## PROBLEM DETAILS
Would you return the lines from the one that contains "hfov_deg: 23.3" to the last line of the entries below, exactly and with nothing added?

BEGIN

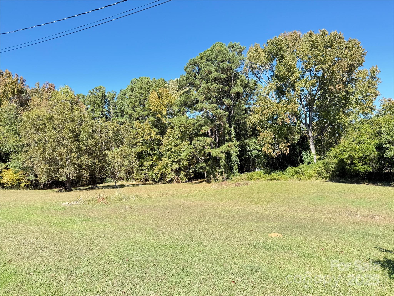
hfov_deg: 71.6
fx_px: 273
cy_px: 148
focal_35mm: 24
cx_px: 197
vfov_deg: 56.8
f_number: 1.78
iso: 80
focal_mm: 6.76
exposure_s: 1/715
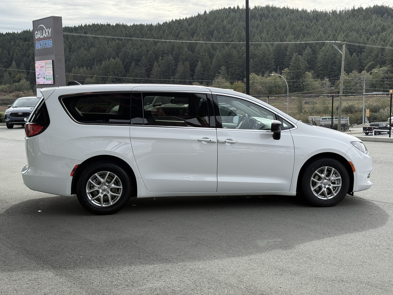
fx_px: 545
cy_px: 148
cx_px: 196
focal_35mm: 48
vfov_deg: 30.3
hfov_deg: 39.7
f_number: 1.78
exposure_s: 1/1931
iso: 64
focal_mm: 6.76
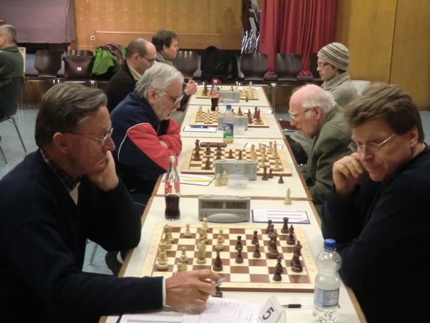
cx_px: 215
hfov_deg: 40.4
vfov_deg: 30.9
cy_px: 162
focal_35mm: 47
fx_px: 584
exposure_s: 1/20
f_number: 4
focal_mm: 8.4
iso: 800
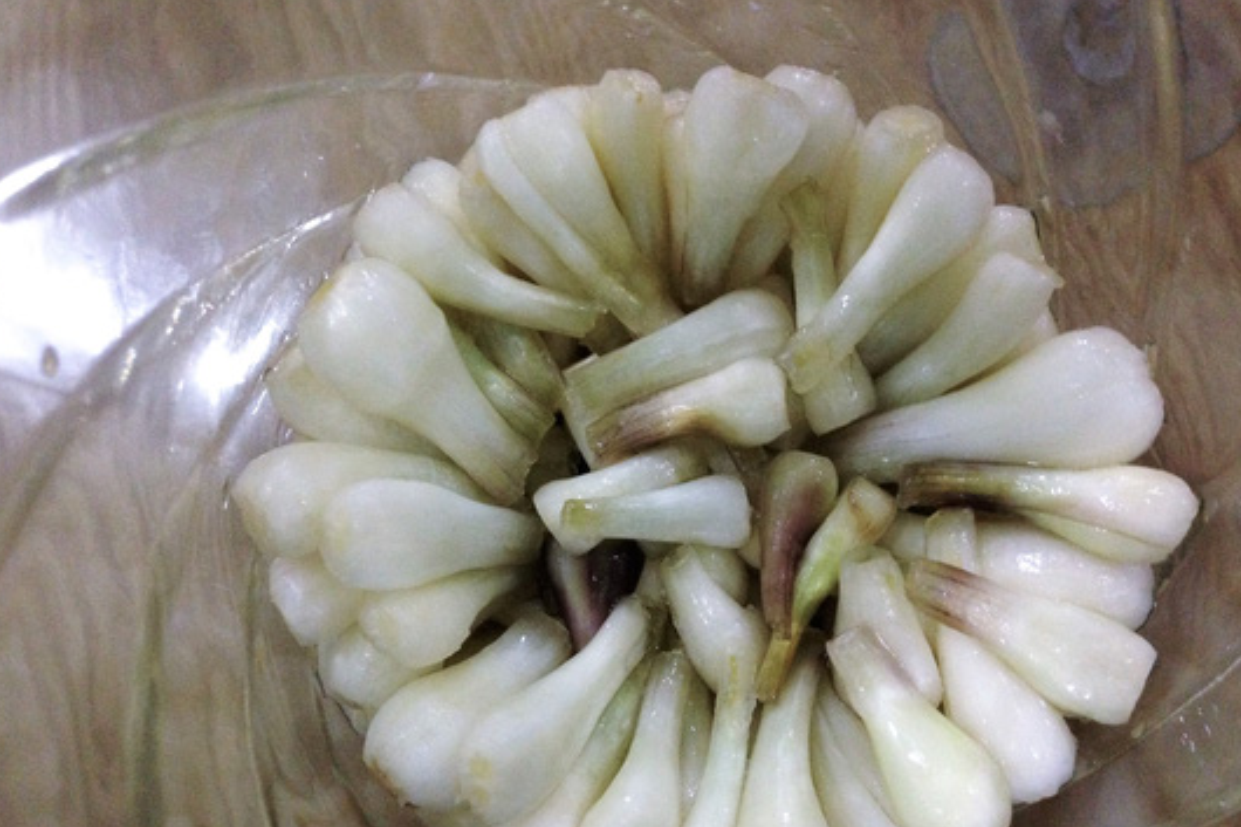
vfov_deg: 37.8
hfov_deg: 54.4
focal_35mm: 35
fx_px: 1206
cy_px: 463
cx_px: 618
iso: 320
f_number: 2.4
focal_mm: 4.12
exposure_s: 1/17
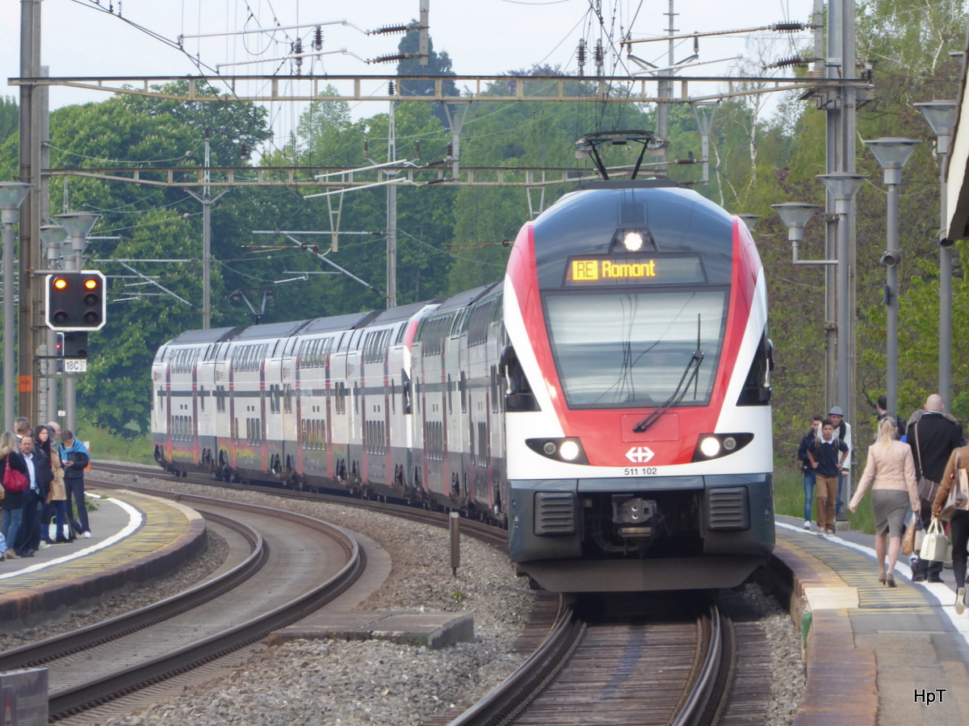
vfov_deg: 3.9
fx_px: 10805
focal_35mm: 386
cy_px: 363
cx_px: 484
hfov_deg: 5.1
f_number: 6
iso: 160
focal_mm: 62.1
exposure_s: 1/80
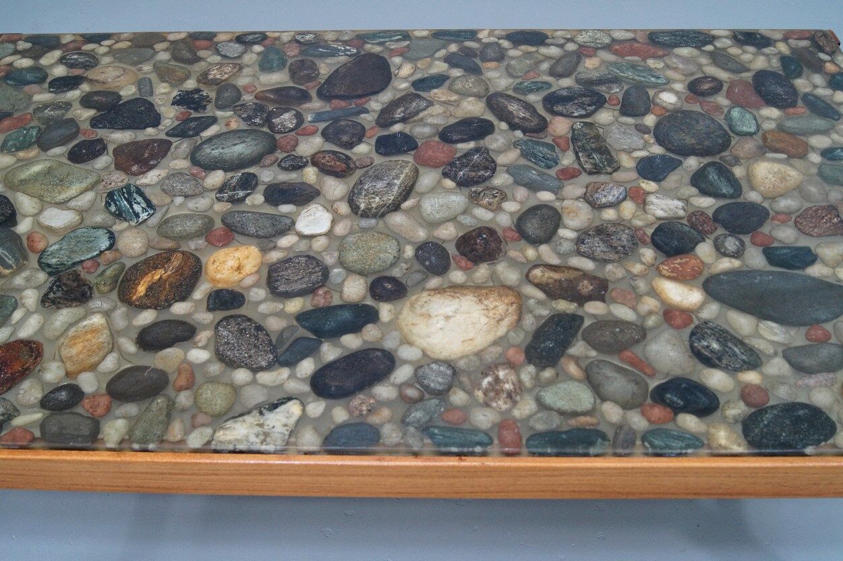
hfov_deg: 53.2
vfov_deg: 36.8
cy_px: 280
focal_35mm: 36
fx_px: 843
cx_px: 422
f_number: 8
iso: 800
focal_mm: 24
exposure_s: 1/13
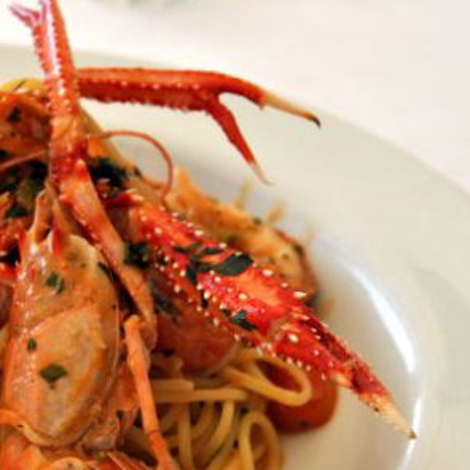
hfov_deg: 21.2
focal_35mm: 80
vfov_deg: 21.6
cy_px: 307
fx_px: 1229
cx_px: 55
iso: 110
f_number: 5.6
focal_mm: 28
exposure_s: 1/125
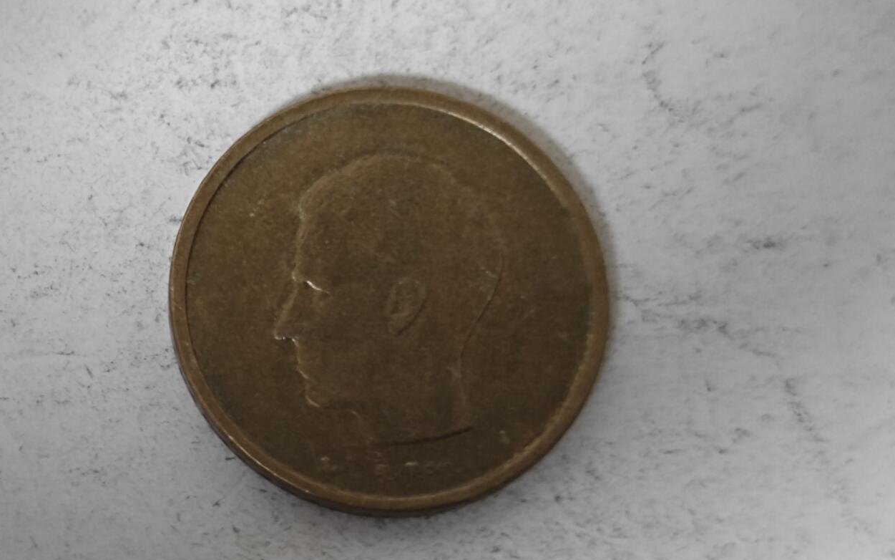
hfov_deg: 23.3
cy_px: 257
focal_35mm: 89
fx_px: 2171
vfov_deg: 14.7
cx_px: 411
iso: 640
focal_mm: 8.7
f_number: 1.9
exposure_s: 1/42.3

END

## EXERCISE SOLUTION
hfov_deg: 23.3
cy_px: 257
focal_35mm: 89
fx_px: 2171
vfov_deg: 14.7
cx_px: 411
iso: 640
focal_mm: 8.7
f_number: 1.9
exposure_s: 1/42.3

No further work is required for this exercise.